Speed Up Sparse Boolean Data
05 Jan 2023Table of Contents
I’m working on replicating the (Re-)Imag(in)ing Price Trends paper - the idea is to train a Convolutional Neutral Network (CNN) "trader" to predict the stocks' return. What makes this paper interesting is the model uses images of the pricing data, not in the traditional time-series format. It takes financial charts like the one below and tries to mimic the traders' behaviours to buy and sell stocks to optimise future returns.
Alphabet 5-days Bar Chart Shows OHLC Price and Volume Data
I like this idea. So it becomes my final assignment for Deep Learning Systems: Algorithm and Implementations course.
Imaging On-the-fly
To train the model, the price and volume data are transformed into black-white images which is just a 2D matrix with 0s and 1s. For just around 100 stocks' pricing history, there are around 1.2 million images in total.
I used the on-the-fly imaging process during training: in each batch, it loads pricing data for a given stock, sample one day in the history, slice a chunk of pricing data, and then convert it to an image. It takes about 0.2 milliseconds (ms) to do all that, so in total it takes 4 minutes to loop through all the 1.2 million images.
1.92 ms ± 26.9 µs per loop (mean ± std. dev. of 7 runs, 1,000 loops each)
To train 10 epochs, that's 40 minutes in loading data. To train one epoch on the full dataset with 5,000 stocks, that's 200 minutes in loading data alone!
PyToch utilises multiple processing in loading the data using CPU while training using GPU. So the problem is less severe, but I'm using the needle, the deep learning framework we developed during the course, it does have this functionality yet.
During training using needle, the GPU utilisation is only around 50%. After all the components in the end-to-end are almost completed, it is time to train with more data, go deeper (larger/more complicated morel), try hyper-parameters tuning etc.
But before moving to the next stage, I need to improve the IO.
Scipy Sparse Matrix
In the image above, there are a lot of black pixels or zeros in the data matrix. In general only 5%-10% of pixels are white in this dataset.
So my first attempt was to use scipy's spare matrix instead of numpy's dense matrix: I save the sparse matrix, loaded it, and then convert it back to a dense matrix for training CNN model.

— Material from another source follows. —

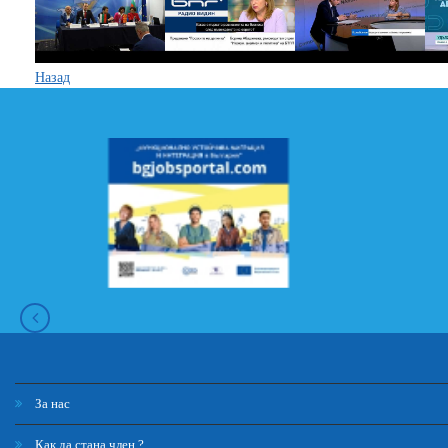
Назад
За нас
Как да стана член ?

967 µs ± 4.99 µs per loop (mean ± std. dev. of 7 runs, 1,000 loops each)
It reduces the IO time to 1ms, so about half of the time, not bad, but I was expecting a lot more as the sparseness is high.
Numpy Bites
Then I realised the data behind images is just 0 and 1, in fact, a lot of zeros, and only some are 1. So I can ignore the 0s and only need to save those 1s, then reconstruct the images using those 1.
It is so simple that numpy has functions for this type of data processing already. The numpy.packbites function converts the image matrix of 0 and 1 into a 1D array whose values indicate where the 1s are. Then the numpy.unpackbits does the inverse: it reconstructs the image matrix by using the 1D location array.
This process reduces the time of loading one image to 0.2 milliseconds, that's 10 times faster than the on-the-fly method with only a few lines of code.
194 µs ± 3.95 µs per loop (mean ± std. dev. of 7 runs, 10,000 loops each)
Another benefit is the file size is much smaller: it is 188 bytes compared to 1104 bytes using sparse matrix. So it takes only 226MB of disk space to save 1.2 million images!
188, 1104
Problems of Having Millions of Files
It takes a couple of minutes to generate 1.2 million files on my Debian machine. It is so quick! But then I release this approach is not scalable without modification because there's a limited number of files the OS can accommodate. The technical term is Inode. According to this StackExchange question, once the filesystem is created, one cannot increase the limit (Yes, I was there).
Without going down to the database route, one quick workaround is to bundle the images together, for example, 256 images in one file. So later in training, load 256 images in one go, then split them into chunks. Just ensure the number of images is a multiple of the batch size used in training so I don't have to deal with unequal batch sizes. Since those bundled images are trained together, it reduces the randomness of SGD, so I won't bundle too many images together, 256 sounds about right.
The LSP and other tools can cause problems when they are monitoring folders with a large number of files. Moving them out of the project folder is the way to go so Emacs won't complain or freeze.